I performed literature review and found that other researchers studying dog behavior relied on video footage alone to capture the dog’s behavior and surroundings. My project incorporates audio stimuli into the data and I observed that it plays a key role in how a dog behaves.


4. What was the most challenging part of completing your project?

There were two challenging parts of completing my project. One challenge was to have my dog cooperate for data acquisition and the other was overcoming the huge computation power required for training the deep neural network.

  1. What problems did you encounter, and how did you overcome them?

Initially, I used an Arduino board with motion sensors (IMU) attached to my dog’s legs to record her movements. However, it was difficult to get the dog to cooperate and get the sensors to stay with the dog. I had to change the design and replaced the motion sensors with an external mobile phone camera to record the dog’s movements. Then, I manually annotated and labeled the dog’s actions.

Training the eCNN model was time-consuming on my personal computer. I introduced hyper-batches to speed up the computation. It turned out that compared to using one big batch, using hyper-batches reached optimal performance much earlier with fewer hyper-epochs.
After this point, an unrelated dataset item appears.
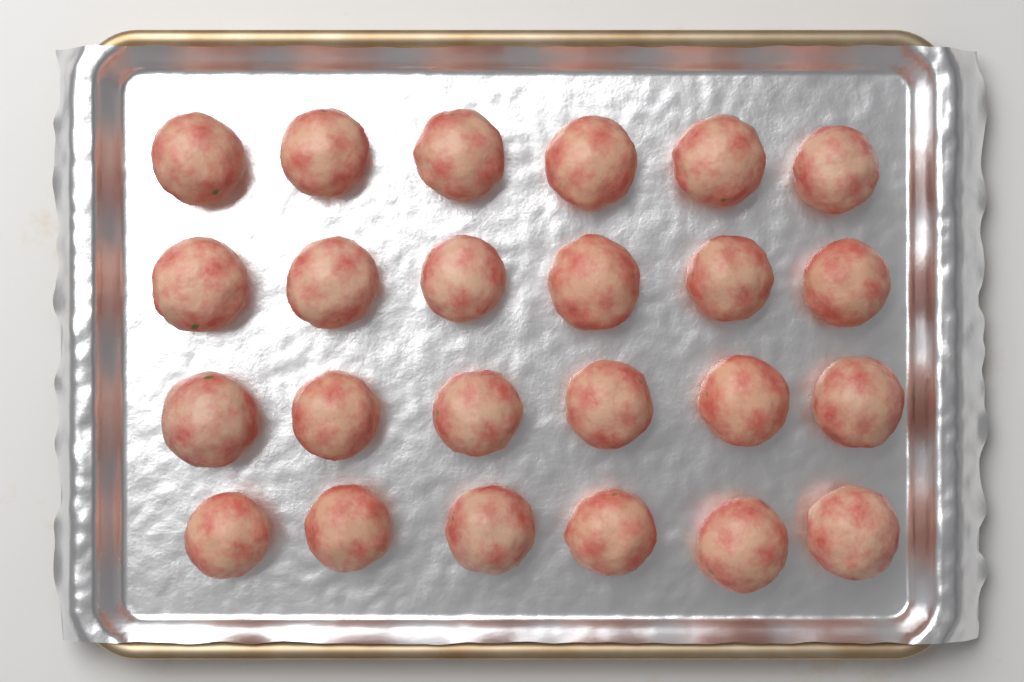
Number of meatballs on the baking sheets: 24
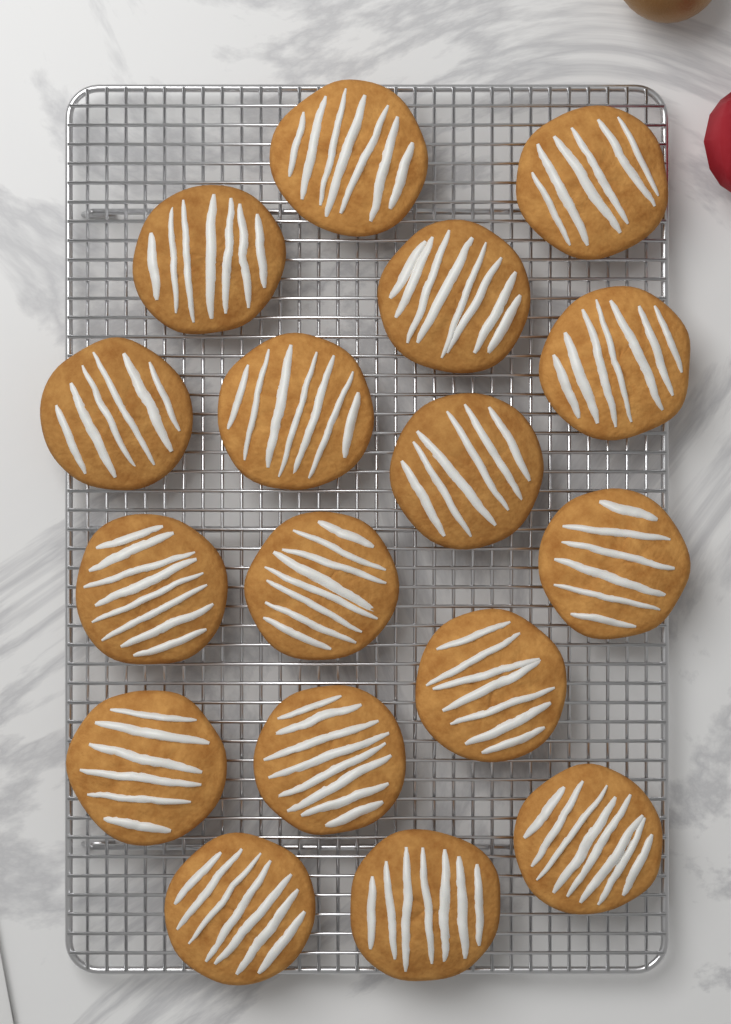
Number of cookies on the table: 17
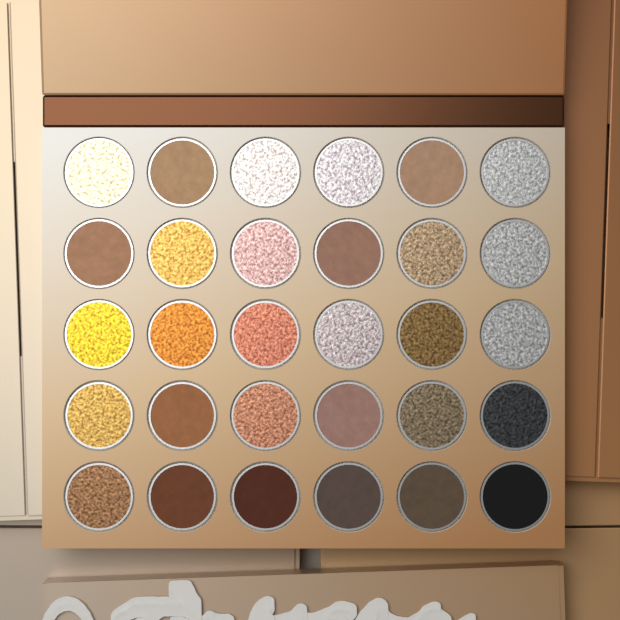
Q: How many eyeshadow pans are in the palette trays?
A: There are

      b. What did you learn from overcoming these problems?

In research work, it’s very likely to run into unexpected problems that require a change of plans. We need to stay creative and come up with alternative solutions to overcome these problems.

5. If you were going to do this project again, are there any things you would you do differently the next time?

If I were to do this project again, I would start my data analysis earlier before all the data collection was finished. In addition, I would collect more data.

6. Did working on this project give you any ideas for other projects? 

Yes. A very interesting research idea stemming from this project is that we can use the same research framework to study how elderly people with cognitive decline react to various stimuli in their surroundings. The insights may help with designing patient-friendly living environments and effective therapy to slow down their mental decline.

7. How did COVID-19 affect the completion of your project?

COVID-19 did not affect the completion of my project.